Steps for making wood pellets

  • Reducing the size of the material.
  • Transporting the raw material.
  • Drying the material.
  • Batch mixing.
  • Conditioning the material.
  • Producing the pellet.
  • Sieving the pellet.
  • Cooling the pellet.
  • Transporting the pellet.
  • Bagging and storage.

1. Reducing the size of the material.
Collect the wood material to be used and reduce it to smaller sizes as possible without turning it into sawdust. You achieve this by shredding the materials until it is no larger than an inch (Necessary equipment: wood chipper, hammer mill). This is done to make sure it fits into the die. If the materials used are less than an inch or simply sawdust, this step would not be necessary and is therefore skipped.
2. Transporting the raw material.
After reducing the wood raw material, it is necessary to transport it to the dryer. This can be done using conveyor belts or the most commonly used screw augers.

A typical wood pellet mill plant
typical wood pellet mill plant

3. Drying the material.
Heat the material to dry up. The recommended content moisture is 10-20%. The material won’t yield best results if it dries completely hence needs to keep the moisture in the right proportions. (Necesary equipment: dryer) Note: drying by heat is more costly and therefore burning pellets to produce the heat cuts on cost.

4. Batch mixing
To produce quality and reliable pellets, it is vital to have uniformity in all aspects of the batch of material.

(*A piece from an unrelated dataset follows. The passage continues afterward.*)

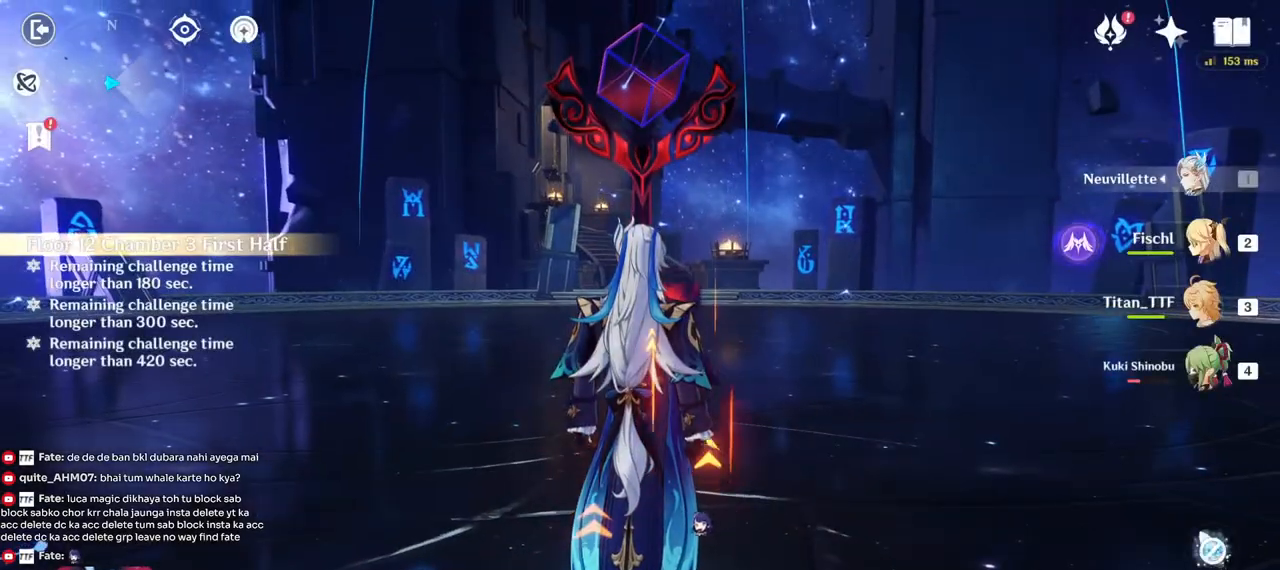
{"keys": ["w"], "mouse": [], "events": [[67, "w", "down"]]}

Already consistent material in terms of moisture and density is skipped for the next step, otherwise it is fed through a batch mixer to achieve consistency.
5. Conditioning the material.
Just like in the above step, some materials might have all the right properties while others are deficient. This is specifically when it comes to lignin compound, though abundant in most materials, others may need backup agents like cooking fat to help stick together firmly. Furthermore, moisture content can be added if the material gets heated below proper moisture content.
Other materials that take more heat might require heating in advance to achieve consistent outcomes.
6. Producing the pellet.
For smaller batches, pellet compression involving a die and a roller is considered. A die is a metal containing holes through it. A roller presses the material on the die through the holes into units the size of completed pellets. The pellets presses can either be flat or round die.

7. Sieving the pellet.
Sieve the pellets that came out without forming properly. Some pieces may fall apart while pressing. Isolate the improper pieces depending on your desired quality. This is done by shaking or sifting through a screen.
8. Cooling the pellet.
When the pellet is coming out of the die, it is hot and moist. It needs to cool and dry. Spreading them out to cool is preferred since it allows for natural cooling. You can also choose a pellet cooler to save your time and labor.
9. Transporting the pellet.
Here, the pellets are transported for bagging and storage using bucket elevators.
10. Bagging and storage.
This is the last step done for finished pellets. It could be stored for using right away or for transporting to consumers. Store in a dry place away from moisture, mostly in sealed plastic bags.